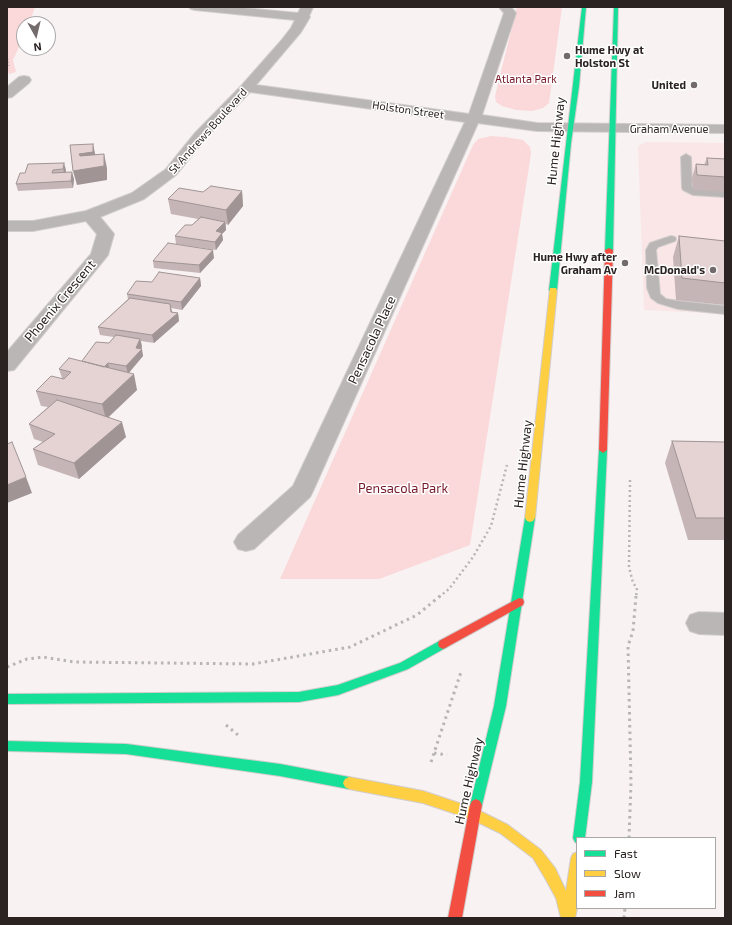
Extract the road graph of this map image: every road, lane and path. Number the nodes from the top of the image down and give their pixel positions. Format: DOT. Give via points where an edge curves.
graph roads {
  1 [pos="195,7"];
  2 [pos="505,7"];
  3 [pos="584,7"];
  4 [pos="616,7"];
  5 [pos="305,12"];
  6 [pos="24,80"];
  7 [pos="247,88"];
  8 [pos="7,94"];
  9 [pos="473,119"];
  10 [pos="570,129"];
  11 [pos="613,129"];
  12 [pos="725,129"];
  13 [pos="686,157"];
  14 [pos="725,194"];
  15 [pos="90,215"];
  16 [pos="7,226"];
  17 [pos="671,239"];
  18 [pos="725,310"];
  19 [pos="7,365"];
  20 [pos="508,462"];
  21 [pos="246,542"];
  22 [pos="637,588"];
  23 [pos="518,602"];
  24 [pos="699,623"];
  25 [pos="725,624"];
  26 [pos="7,667"];
  27 [pos="461,672"];
  28 [pos="7,699"];
  29 [pos="7,746"];
  30 [pos="434,753"];
  31 [pos="447,755"];
  32 [pos="431,762"];
  33 [pos="474,814"];
  34 [pos="579,837"];
  35 [pos="629,837"];
  36 [pos="576,866"];
  37 [pos="455,918"];
  38 [pos="569,918"];
  1 -- 5 [label="street"];
  2 -- 9 [label="street, Pensacola Place" via="510,13"];
  3 -- 10 [label="highway, Hume Highway"];
  4 -- 11 [label="highway"];
  5 -- 7 [label="street, St Andrews Boulevard" via="284,45"];
  6 -- 8 [label="street"];
  7 -- 9 [label="street, Holston Street"];
  7 -- 15 [label="street, St Andrews Boulevard" via="200,136 171,172 138,196"];
  9 -- 10 [label="street, Holston Street" via="537,128"];
  9 -- 21 [label="street, Pensacola Place" via="302,491"];
  10 -- 11 [label="street, Graham Avenue"];
  10 -- 23 [label="highway, Hume Highway" via="529,531"];
  11 -- 12 [label="street, Graham Avenue"];
  11 -- 34 [label="highway" via="603,459 586,782"];
  13 -- 14 [label="lane" via="687,188 693,192"];
  15 -- 16 [label="street, St Andrews Boulevard" via="33,226"];
  15 -- 19 [label="street, Phoenix Crescent" via="106,234 99,255"];
  17 -- 18 [label="lane" via="654,245 651,250 655,296 662,301 678,305"];
  20 -- 26 [label="path" via="491,526 474,557 449,589 417,615 350,647 253,664 74,662 43,657 27,659"];
  22 -- 35 [label="path" via="633,631 628,646 631,783"];
  23 -- 28 [label="highway" via="404,666 338,690 299,697"];
  23 -- 33 [label="highway, Hume Highway" via="500,706"];
  24 -- 25 [label="street"];
  27 -- 30 [label="path"];
  29 -- 33 [label="highway" via="126,750 280,770 424,796"];
  30 -- 31 [label="path"];
  30 -- 32 [label="path"];
  33 -- 37 [label="highway, Hume Highway"];
  33 -- 38 [label="highway" via="504,829 537,854 562,896"];
  36 -- 38 [label="highway"];
}
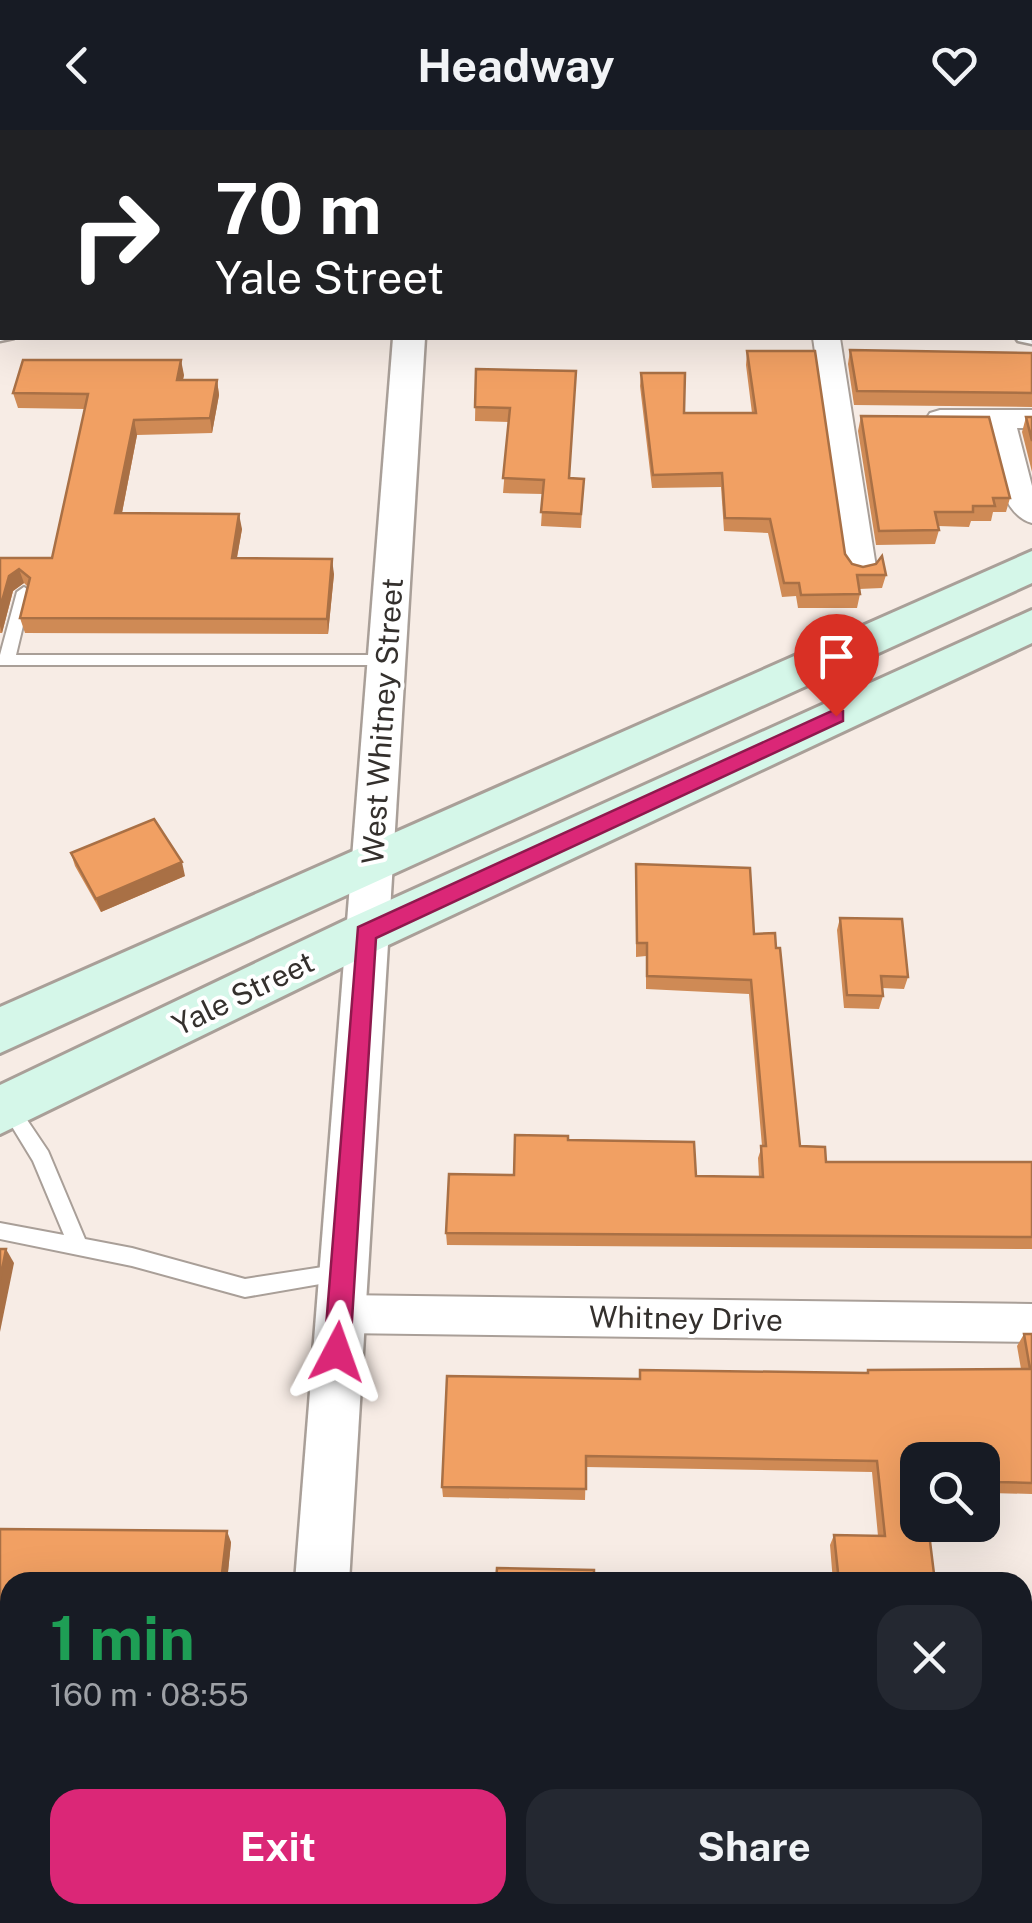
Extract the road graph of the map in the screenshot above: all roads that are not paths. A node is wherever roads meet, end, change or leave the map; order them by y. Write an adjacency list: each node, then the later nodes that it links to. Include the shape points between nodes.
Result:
1 (409, 340): 16 (street, West Whitney Street)
2 (826, 340): 3 (street)
3 (839, 418): 4 (street); 11 (street)
4 (874, 418)
5 (910, 418): 6 (street)
6 (1000, 419): 7 (street); 8 (street, via 1022,504)
7 (1032, 419)
8 (1032, 514): 9 (street)
9 (1002, 528)
10 (1032, 566): 13 (main road, Yale Street)
11 (861, 567)
12 (24, 592): 15 (lane)
13 (974, 592): 14 (main road); 17 (main road, Yale Street)
14 (1024, 629): 18 (main road, Yale Street)
15 (3, 660): 16 (lane)
16 (386, 660): 17 (street, West Whitney Street)
17 (372, 866): 18 (street, West Whitney Street); 19 (main road, Yale Street)
18 (366, 933): 20 (main road, Yale Street); 23 (street, West Whitney Street)
19 (0, 1031)
20 (4, 1109): 22 (lane, via 41,1157)
21 (0, 1231): 22 (lane)
22 (78, 1246): 23 (lane, via 244,1288)
23 (341, 1293): 24 (street, Whitney Drive); 25 (street, West Whitney Street)
24 (1032, 1323)
25 (323, 1572)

Goal of the exercise: In the entries above, find each line with the word "points" and show it.

Task answer:
Extract the road graph of this map image: every road, lane and path. Number the nodes from the top of the image down and give their pixel positions. Format: DOT. Give via points where an edge curves.
Extract the road graph of the map in the screenshot above: all roads that are not paths. A node is wherever roads meet, end, change or leave the map; order them by y. Write an adjacency list: each node, then the later nodes that it links to. Include the shape points between nodes.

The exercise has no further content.